Problem description. Exactly reproduce the lines from the line that has "right eye: (166, 195)" down to the last line of the entries, inclusive.

Dataset.
____

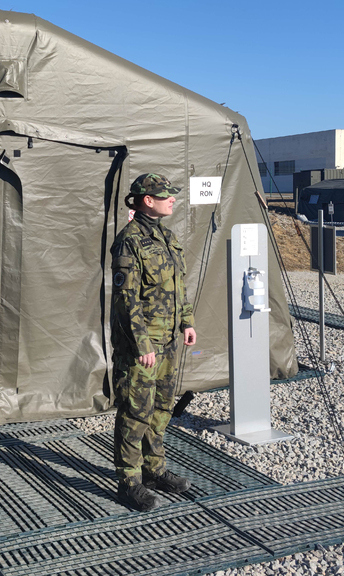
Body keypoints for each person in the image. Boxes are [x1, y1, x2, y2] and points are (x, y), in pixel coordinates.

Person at [110, 172, 197, 511]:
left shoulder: (167, 237)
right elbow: (126, 299)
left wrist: (187, 321)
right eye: (166, 195)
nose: (172, 199)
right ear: (148, 200)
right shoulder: (129, 241)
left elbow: (179, 286)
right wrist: (141, 343)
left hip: (169, 340)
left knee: (162, 408)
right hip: (143, 346)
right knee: (135, 412)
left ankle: (154, 470)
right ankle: (128, 482)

____

Solved problem.
right eye: (166, 195)
nose: (172, 199)
right ear: (148, 200)
right shoulder: (129, 241)
left elbow: (179, 286)
right wrist: (141, 343)
left hip: (169, 340)
left knee: (162, 408)
right hip: (143, 346)
right knee: (135, 412)
left ankle: (154, 470)
right ankle: (128, 482)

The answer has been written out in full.